Prior to about 5,000 years ago in human history the best linguists can do is infer spoken languages from presumed migration patterns from similarities in pottery styles. Not an exacting science.

I can agree that it is probably overly simplistic to say that Akkadian is the root of all Semitic tongues, but the Akkadian language fits the biblical timeline of a Semitic tongue being spoken even before the flood.  However, was Amorite spoken before Amor?  Was Canaanite spoken before Canaan? Was Assyrian spoken before Asshur? Hebrew before Eber?  Elamite before Elam?  I don’t think so.
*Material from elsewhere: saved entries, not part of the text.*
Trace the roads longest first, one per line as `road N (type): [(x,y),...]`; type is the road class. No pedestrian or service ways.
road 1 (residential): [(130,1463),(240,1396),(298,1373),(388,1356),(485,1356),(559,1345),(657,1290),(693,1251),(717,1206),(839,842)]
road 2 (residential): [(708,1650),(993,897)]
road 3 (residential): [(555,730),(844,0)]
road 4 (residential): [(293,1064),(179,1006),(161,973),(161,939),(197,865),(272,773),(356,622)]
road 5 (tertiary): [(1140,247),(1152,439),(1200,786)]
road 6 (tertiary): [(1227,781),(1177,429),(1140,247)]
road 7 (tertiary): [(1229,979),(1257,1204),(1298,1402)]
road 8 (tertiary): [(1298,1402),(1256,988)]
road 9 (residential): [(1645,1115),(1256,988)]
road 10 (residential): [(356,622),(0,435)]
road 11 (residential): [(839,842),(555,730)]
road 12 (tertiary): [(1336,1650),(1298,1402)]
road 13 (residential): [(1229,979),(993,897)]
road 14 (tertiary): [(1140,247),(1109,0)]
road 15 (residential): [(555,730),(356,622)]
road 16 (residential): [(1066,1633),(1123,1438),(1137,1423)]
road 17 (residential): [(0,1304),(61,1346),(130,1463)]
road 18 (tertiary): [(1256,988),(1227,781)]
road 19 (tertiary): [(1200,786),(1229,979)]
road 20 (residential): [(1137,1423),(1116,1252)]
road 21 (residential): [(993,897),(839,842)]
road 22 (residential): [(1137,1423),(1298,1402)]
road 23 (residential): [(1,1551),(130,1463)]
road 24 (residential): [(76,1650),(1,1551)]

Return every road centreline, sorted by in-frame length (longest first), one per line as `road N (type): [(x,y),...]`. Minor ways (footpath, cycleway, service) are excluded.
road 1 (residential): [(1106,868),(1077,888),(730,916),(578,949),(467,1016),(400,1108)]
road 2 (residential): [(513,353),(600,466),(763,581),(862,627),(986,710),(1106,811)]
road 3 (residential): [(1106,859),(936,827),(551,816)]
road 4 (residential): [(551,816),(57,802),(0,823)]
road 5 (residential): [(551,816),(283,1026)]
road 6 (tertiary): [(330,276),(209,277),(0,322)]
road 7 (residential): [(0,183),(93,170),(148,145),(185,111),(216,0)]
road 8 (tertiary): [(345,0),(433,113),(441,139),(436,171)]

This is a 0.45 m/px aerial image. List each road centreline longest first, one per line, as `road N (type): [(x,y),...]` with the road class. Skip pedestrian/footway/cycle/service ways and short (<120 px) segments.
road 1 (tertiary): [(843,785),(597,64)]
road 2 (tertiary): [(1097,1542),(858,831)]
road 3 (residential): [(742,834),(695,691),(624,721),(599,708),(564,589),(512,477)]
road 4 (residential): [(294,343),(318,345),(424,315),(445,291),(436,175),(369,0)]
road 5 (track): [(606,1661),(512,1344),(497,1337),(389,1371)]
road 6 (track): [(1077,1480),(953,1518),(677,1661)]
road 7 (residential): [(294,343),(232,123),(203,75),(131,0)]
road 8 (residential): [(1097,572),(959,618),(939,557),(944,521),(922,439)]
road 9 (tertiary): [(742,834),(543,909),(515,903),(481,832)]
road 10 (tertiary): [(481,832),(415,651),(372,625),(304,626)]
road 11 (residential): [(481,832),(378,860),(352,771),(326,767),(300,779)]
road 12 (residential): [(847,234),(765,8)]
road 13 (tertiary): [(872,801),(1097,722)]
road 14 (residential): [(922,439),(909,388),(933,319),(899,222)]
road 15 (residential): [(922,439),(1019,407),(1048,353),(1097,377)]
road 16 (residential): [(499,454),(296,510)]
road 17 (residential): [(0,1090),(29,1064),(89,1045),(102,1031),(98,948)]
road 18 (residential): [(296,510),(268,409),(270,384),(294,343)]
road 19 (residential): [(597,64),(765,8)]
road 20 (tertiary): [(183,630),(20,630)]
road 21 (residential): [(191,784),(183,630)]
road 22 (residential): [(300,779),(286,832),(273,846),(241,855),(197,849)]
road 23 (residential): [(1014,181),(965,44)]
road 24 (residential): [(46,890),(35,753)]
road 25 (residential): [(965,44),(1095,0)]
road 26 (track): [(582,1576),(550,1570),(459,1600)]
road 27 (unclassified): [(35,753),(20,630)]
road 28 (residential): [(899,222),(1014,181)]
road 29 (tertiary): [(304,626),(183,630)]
For a parallel, the Smithsonian calls “Lucy” a human while I always thought she was an ape. Who knew?


Nathan - #13228

May 11th 2010

Dick,

I appreciate your conceding the point.  Using biblical “history” (or myth) as the basis for historical linguistics is as untenable as using it for claims about human biology.

Nathan


Dick Fischer - #13265

May 11th 2010

Hi Nathan:

I’m sure you know there is no one, coherent concensus position on that chapter of human history, the people, the events or the linguistics.  If there was I wouldn’t have written a book about it at all.  I had to laugh when Jones made this comment putting it into perspective: “If you want in an depth study on that, read (name omitted), he knows a lot more about it than I do but I think he’s wrong.”